ADDIS ABEBA – Internationale Monitory Fund (IMF) says Ethiopia started to implement its enhanced general data dissemination system (e-GDDS) by publishing critical data through the National Summary Data Page.
The page aims to serve as a one-stop publication vehicle for essential macroeconomic data on the national accounts, government operations and debt, monetary and financial sector, and the balance of payments, according to IMF.
These data will be disseminated in both human and machine-readable formats.
The e‑GDDS was established by the IMF’s Executive Board in May 2015 to support improved data transparency, encourage statistical development, and help create synergies between data dissemination and policymaking.
The national summary is posted on Ethiopia’s page in the Open Data Platform, and is also accessible on the IMF’s Dissemination Standards Bulletin Board.
The NSDP page contains links to statistics published by official data producers, namely the National Bank of Ethiopia, the Ministry of Finance, the National Planning and Development Commission, and the Central Statistical Agency.
Publication of essential macroeconomic data through the NSDP will provide national policy makers and domestic and international stakeholders, including investors and rating agencies, with easy access to information critical for monitoring economic conditions and policies.

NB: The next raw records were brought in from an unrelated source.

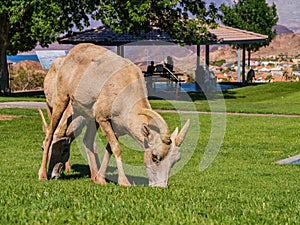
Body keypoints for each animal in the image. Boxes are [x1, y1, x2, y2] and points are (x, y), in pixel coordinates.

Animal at [39, 43, 190, 186]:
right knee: (50, 134)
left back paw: (93, 176)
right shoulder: (102, 119)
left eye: (176, 160)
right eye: (154, 156)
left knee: (86, 140)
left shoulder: (116, 127)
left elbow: (109, 149)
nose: (160, 186)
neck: (125, 89)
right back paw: (43, 175)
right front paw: (124, 182)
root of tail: (71, 54)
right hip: (61, 101)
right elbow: (116, 148)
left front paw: (100, 179)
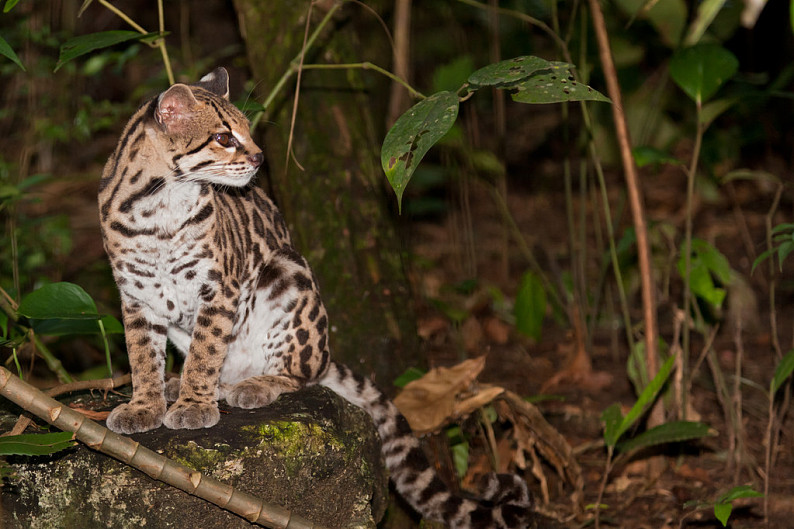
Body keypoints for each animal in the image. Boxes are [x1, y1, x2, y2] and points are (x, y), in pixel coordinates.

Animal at [99, 68, 532, 524]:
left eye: (247, 130)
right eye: (222, 137)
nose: (260, 158)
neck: (158, 205)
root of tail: (325, 352)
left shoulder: (219, 286)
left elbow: (206, 350)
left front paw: (194, 403)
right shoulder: (135, 296)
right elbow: (142, 356)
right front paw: (145, 404)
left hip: (288, 273)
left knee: (300, 372)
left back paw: (250, 385)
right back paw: (181, 384)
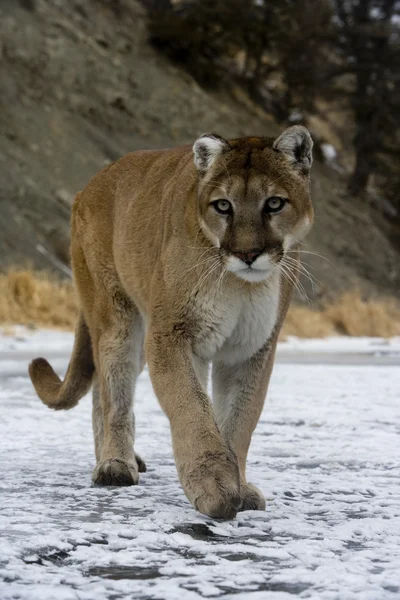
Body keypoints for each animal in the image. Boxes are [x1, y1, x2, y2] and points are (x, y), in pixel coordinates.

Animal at [29, 126, 314, 520]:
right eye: (223, 205)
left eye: (273, 203)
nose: (247, 254)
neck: (239, 284)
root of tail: (89, 186)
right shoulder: (172, 334)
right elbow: (191, 407)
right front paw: (213, 485)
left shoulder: (251, 349)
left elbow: (239, 419)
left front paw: (240, 486)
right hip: (118, 318)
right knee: (113, 392)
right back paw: (115, 465)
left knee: (101, 387)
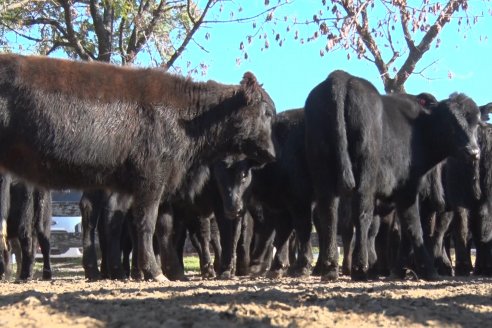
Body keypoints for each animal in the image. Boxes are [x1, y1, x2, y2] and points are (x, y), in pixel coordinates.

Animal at [0, 55, 276, 280]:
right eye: (267, 113)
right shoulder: (153, 179)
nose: (271, 154)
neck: (186, 119)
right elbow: (147, 223)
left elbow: (136, 224)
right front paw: (156, 272)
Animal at [304, 70, 480, 280]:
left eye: (476, 123)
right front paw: (427, 270)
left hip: (322, 173)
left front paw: (401, 269)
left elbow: (402, 228)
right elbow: (413, 226)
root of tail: (341, 77)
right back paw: (360, 268)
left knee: (328, 215)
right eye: (449, 123)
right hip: (365, 174)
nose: (473, 152)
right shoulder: (408, 188)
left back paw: (331, 268)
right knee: (362, 215)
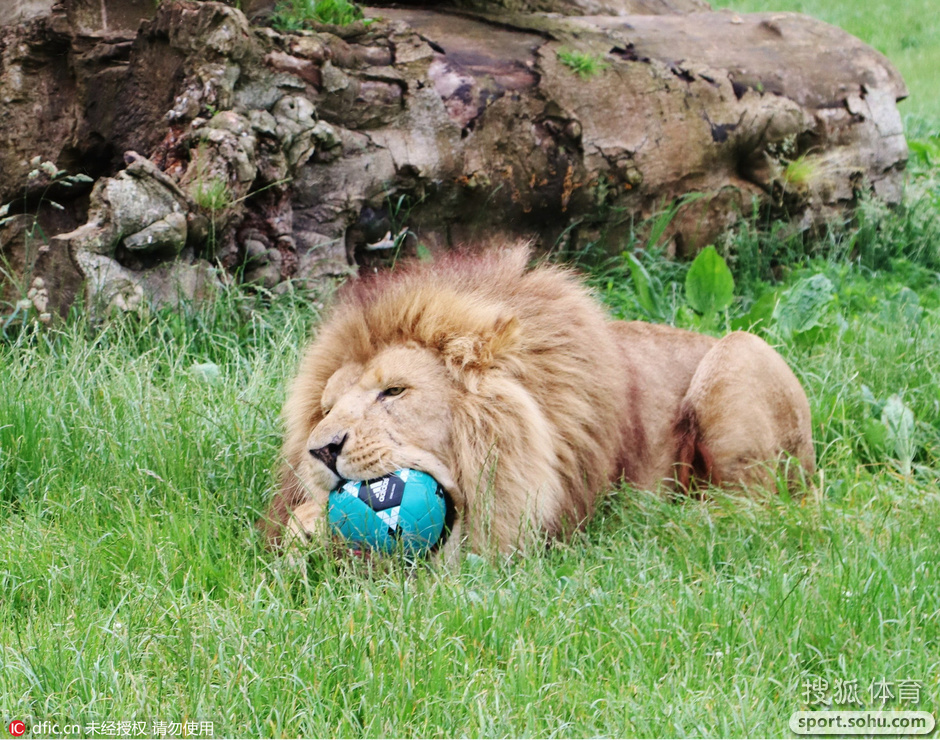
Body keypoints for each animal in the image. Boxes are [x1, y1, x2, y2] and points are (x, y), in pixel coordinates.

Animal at [260, 246, 812, 556]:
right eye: (325, 409)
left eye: (394, 390)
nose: (321, 451)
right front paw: (307, 531)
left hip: (741, 351)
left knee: (759, 505)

Making this information easily accessible in both human and machine-readable formats will allow users to have simultaneous access to timely data and bring greater data transparency.

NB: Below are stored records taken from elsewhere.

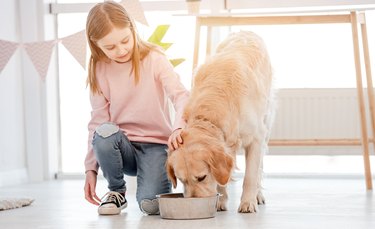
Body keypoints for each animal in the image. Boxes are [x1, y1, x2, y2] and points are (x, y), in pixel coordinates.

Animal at [166, 30, 274, 213]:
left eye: (201, 177)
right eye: (181, 180)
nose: (194, 202)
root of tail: (246, 31)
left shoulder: (256, 138)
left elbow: (251, 176)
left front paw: (247, 202)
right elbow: (221, 178)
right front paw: (220, 200)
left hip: (266, 122)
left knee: (259, 168)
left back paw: (258, 195)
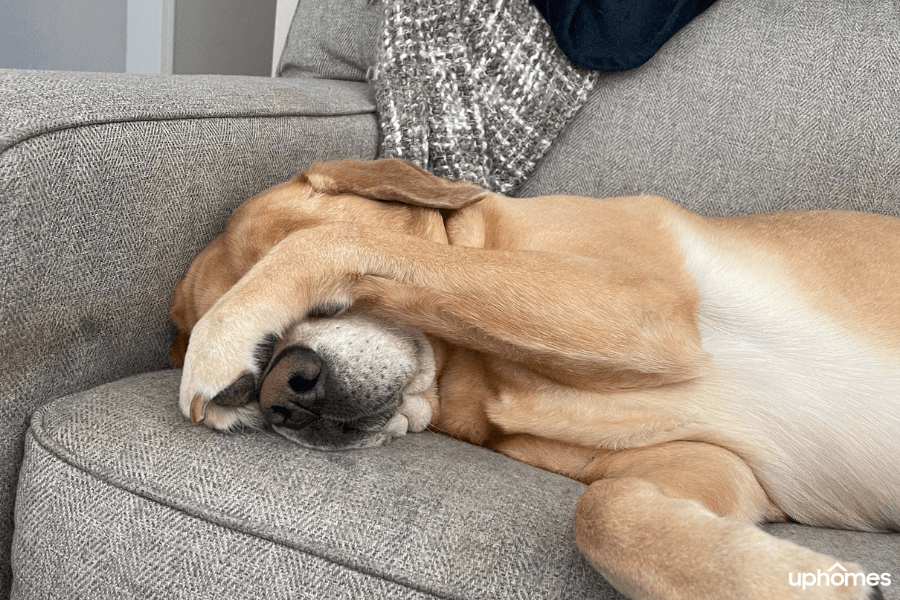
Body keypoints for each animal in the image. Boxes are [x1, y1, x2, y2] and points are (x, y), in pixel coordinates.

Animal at [172, 158, 896, 600]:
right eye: (254, 385)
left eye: (321, 306)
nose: (278, 392)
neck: (476, 371)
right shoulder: (717, 467)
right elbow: (605, 512)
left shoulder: (642, 305)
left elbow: (355, 248)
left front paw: (218, 337)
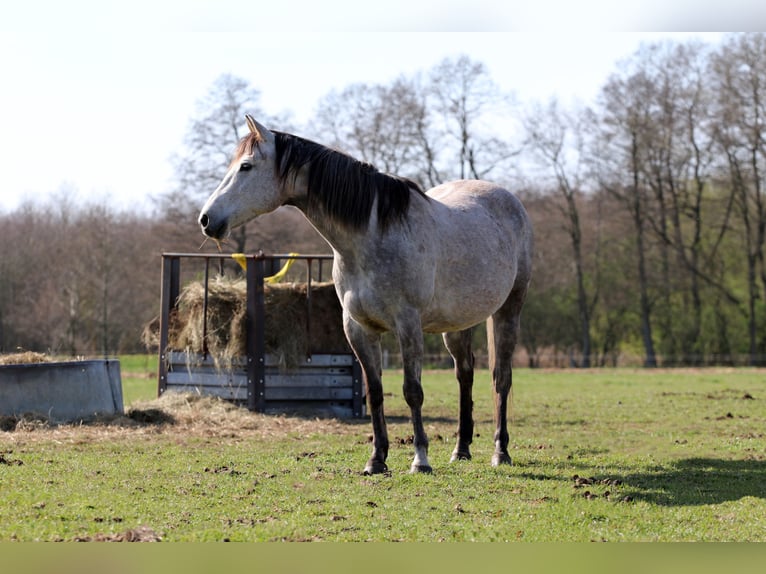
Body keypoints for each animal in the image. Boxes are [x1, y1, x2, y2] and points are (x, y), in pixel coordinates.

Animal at [198, 116, 536, 476]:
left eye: (246, 166)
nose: (206, 219)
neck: (371, 236)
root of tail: (509, 201)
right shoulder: (358, 327)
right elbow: (374, 393)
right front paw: (376, 459)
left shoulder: (407, 324)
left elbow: (412, 391)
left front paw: (420, 459)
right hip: (457, 323)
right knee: (465, 375)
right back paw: (461, 450)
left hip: (508, 310)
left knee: (501, 378)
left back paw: (500, 452)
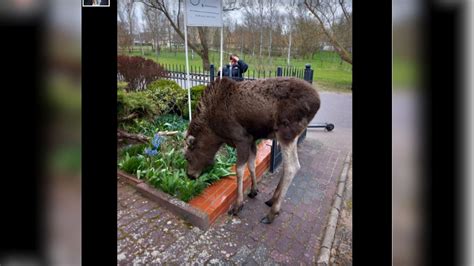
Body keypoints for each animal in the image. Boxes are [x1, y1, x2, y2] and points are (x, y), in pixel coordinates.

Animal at [183, 77, 320, 224]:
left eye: (187, 157)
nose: (190, 175)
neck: (215, 133)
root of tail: (317, 103)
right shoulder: (252, 139)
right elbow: (252, 164)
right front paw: (254, 190)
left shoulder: (242, 138)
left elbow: (239, 171)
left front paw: (238, 205)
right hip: (291, 135)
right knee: (286, 165)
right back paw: (272, 199)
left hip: (286, 132)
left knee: (292, 167)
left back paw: (272, 213)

Louis Marc Ducharme, IMF’s Chief Statistician, welcomed this major milestone in the country’s statistical development in Ethiopia.

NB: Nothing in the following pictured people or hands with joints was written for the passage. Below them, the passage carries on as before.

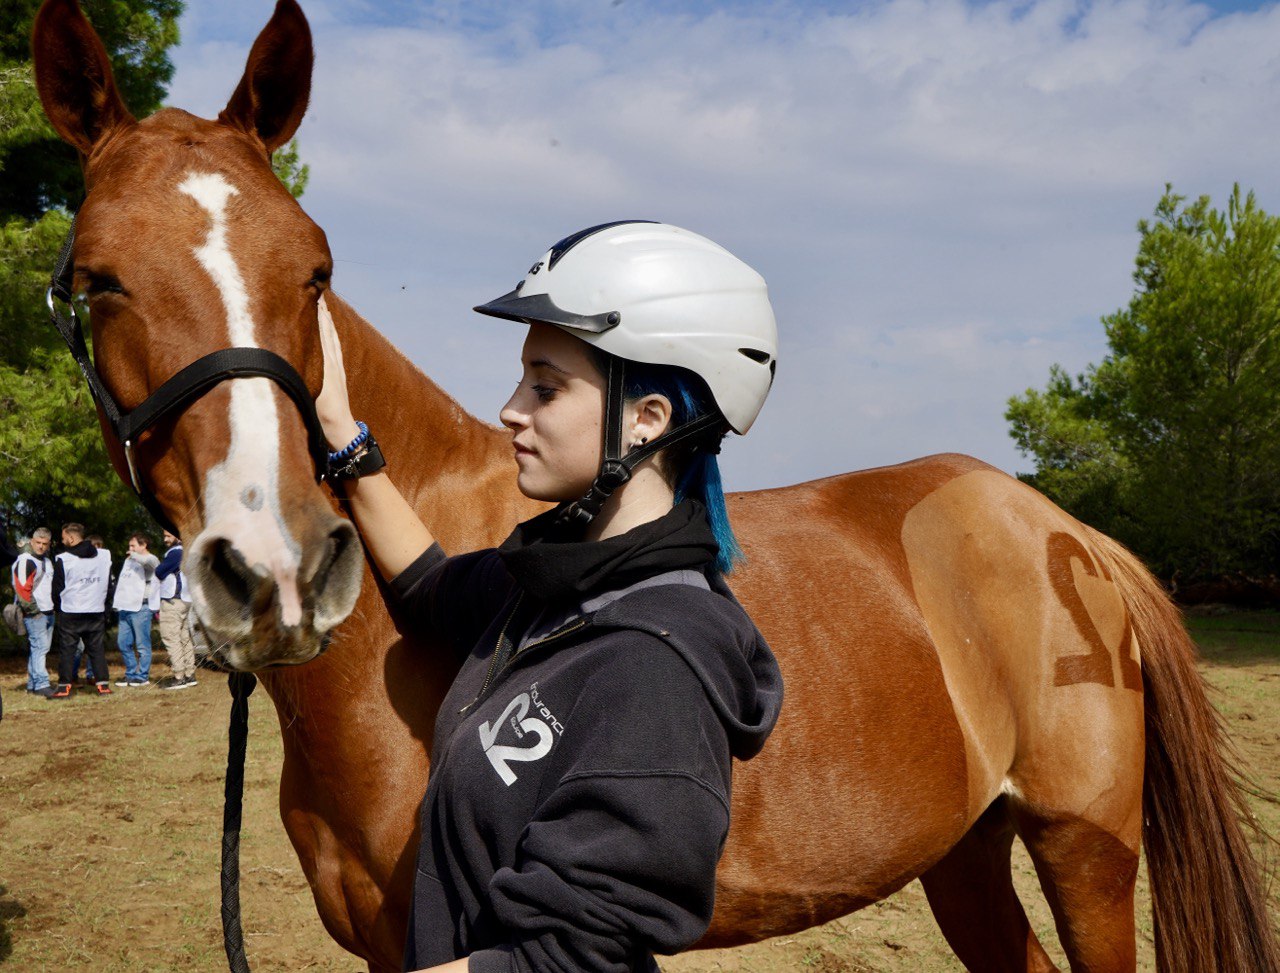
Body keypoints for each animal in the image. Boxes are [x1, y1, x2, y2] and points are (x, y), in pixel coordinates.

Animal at [32, 1, 1279, 971]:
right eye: (96, 280)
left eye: (314, 268)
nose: (278, 570)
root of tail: (1064, 531)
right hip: (965, 852)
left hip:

“I congratulate the authorities for the launch of the NSDP, an important step forward in data dissemination. I am confident that the Federal Democratic Republic of Ethiopia will benefit from using the e-GDDS as a framework for further development of its statistical system,” Ducharme said.
Ethiopia has benefited from a project on the Improvement of Data Dissemination financed by the United Kingdom’s Department for International Development.